She got her teaching certificate and taught in Grant Creek and then in Whitehall, but she failed the test to renew her certificate and moved to Missoula to work in a department store. When her father contracted Rocky Mountain spotted fever, she quit to nurse him. He died in May 1904.
With her brother Wellington, who was attending Harvard University, she toured the East, visiting Chicago, Boston, Washington, and eventually began working as a nurse on the Lower East Side of New York City. Surrounded by poverty and deprivation, Rankin was motivated, not depressed, and came to believe that social workers could do more than nurses to help people. She enrolled in the New York School of Philanthropy, whose creed was “not that the creation of a favorable environment will of itself transform character, but that the normal man, who is now crushed, will under favorable conditions, rise unaided.” A creed of optimism, opposing the more popular views of social Darwinism that saw the poor as unfit, and that aid to the poor would but increase their number. The school exposed Rankin and her fellow students to interesting guest lecturers such as, Louis Brandeis, Booker T. Washington, Judge Ben Lindsey, and Florence Kelly.
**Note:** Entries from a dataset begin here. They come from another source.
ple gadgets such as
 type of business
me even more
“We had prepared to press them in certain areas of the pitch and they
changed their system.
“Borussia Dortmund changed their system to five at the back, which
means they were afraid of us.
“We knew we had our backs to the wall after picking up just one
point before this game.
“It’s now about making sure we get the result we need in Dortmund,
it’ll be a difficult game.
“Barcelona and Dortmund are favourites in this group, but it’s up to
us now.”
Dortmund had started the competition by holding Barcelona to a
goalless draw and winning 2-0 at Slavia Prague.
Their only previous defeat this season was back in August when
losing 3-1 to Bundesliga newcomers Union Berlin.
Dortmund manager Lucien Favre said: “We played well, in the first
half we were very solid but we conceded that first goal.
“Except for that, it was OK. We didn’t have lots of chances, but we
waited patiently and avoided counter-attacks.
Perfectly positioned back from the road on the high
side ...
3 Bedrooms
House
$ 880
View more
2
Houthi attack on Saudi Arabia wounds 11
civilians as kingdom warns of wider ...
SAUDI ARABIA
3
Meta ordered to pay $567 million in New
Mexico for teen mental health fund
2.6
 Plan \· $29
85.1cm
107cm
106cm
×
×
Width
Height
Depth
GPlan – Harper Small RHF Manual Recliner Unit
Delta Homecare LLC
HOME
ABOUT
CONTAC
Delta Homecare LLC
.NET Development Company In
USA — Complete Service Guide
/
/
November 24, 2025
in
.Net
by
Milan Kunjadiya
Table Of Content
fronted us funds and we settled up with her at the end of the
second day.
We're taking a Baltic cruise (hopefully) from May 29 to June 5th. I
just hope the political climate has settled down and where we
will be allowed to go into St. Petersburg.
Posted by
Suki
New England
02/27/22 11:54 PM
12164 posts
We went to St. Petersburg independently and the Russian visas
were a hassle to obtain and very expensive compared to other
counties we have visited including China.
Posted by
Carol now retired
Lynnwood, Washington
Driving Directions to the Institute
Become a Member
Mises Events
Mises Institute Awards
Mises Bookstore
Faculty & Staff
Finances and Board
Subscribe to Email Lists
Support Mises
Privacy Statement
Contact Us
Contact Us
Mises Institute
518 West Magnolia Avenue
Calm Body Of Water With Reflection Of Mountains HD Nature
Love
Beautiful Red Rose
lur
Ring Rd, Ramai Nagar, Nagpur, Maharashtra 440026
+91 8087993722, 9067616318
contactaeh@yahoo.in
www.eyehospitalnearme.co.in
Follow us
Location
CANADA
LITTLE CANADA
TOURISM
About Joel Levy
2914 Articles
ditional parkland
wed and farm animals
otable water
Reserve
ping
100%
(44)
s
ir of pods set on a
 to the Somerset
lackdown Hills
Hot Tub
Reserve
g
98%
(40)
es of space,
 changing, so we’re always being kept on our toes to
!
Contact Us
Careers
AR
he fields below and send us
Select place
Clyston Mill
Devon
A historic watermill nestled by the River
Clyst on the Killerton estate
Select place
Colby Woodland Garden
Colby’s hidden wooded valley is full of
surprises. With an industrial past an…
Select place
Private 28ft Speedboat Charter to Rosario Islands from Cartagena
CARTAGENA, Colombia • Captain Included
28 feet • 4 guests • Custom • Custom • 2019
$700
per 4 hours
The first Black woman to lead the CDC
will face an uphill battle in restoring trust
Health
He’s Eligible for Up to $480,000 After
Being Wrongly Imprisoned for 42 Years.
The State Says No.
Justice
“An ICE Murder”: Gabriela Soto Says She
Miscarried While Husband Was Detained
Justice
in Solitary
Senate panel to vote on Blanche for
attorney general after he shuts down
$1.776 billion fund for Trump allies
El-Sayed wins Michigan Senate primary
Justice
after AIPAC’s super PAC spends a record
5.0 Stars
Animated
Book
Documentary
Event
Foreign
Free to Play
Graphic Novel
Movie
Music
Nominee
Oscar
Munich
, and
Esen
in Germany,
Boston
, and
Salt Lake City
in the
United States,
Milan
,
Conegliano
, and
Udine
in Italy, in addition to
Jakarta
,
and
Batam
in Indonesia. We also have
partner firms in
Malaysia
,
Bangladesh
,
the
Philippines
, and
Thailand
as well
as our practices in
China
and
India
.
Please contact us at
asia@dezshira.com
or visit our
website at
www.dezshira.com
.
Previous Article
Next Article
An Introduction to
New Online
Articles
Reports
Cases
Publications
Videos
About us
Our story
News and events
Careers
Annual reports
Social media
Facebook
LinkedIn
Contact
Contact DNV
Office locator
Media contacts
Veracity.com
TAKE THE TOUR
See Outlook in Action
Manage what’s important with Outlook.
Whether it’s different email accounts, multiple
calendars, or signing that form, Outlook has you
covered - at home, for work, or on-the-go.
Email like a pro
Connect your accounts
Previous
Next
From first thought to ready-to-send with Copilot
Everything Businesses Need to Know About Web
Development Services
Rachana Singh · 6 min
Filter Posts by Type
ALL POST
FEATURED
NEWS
Rankin graduated in 1909, and took a job at the Washington Children’s Home Society. Where she worked with the needy children, instead of a management job she expected (only the men received those jobs). She recalled the pain of too many failures. Of the 286 children the society placed in homes, 113 were returned to society care and 13 died in foster care; and the Washington society was considered a model organization in child welfare. In 1910, she quit and started attending classes at the University of Washington.
She was recruited to work for the Washington referendum for suffrage. In this work, she found her voice, and a political mentor in former Denver journalist Minnie J. Reynolds, who taught Rankin not to be distracted by side issues, to focus on one issue exclusively. The suffrage movement continually sputtered because of the real, and perceived ties, to temperance. The Washington movement did not get sidetracked; Rankin became an excellent speaker prepared for political success, a fixture in the national suffrage movement. She went to work for the National American Woman Suffrage Association, directing the successful campaign for women’s suffrage in North Dakota. She returned to Montana to work for suffrage, which passed in 1914.
She shared a core belief with suffragists that federal government ineptitude and corruption was directly related to absence of women in the process, and in 1916, with the help of her brother, Wellington, who was a powerful Republican, she was elected as Montana’s at-large representative to Congress.
Her election was celebrated across America, but many of her supporters, and fellow suffragists, thought her vote against the United States entering World War I damaged her political future. Fifty representatives voted against the resolution supporting American intervention. Rankin said, "I felt the first time the first woman had a chance to say no to war she should say it."
In 1918, she was defeated in the Republican primary for Montana’s Senate seat, and ran as independent. She finished third, with 23 percent of the votes. Incumbent Thomas Walsh, a Democrat, won with 41 percent.
After her defeat, she joined the Florence Kelly’s National Consumers League, and then worked for a number of peace organizations.
In 1940, she was elected to Congress on an anti-war plank. After the surprise attack on Pearl Harbor on Dec. 7, 1941, Rankin was the only member of Congress to vote against declaring war. She did not run for re-election.
She maintained her efforts against war, for peace, and for women’s rights. She died in Carmel, California, on May 18, 1973.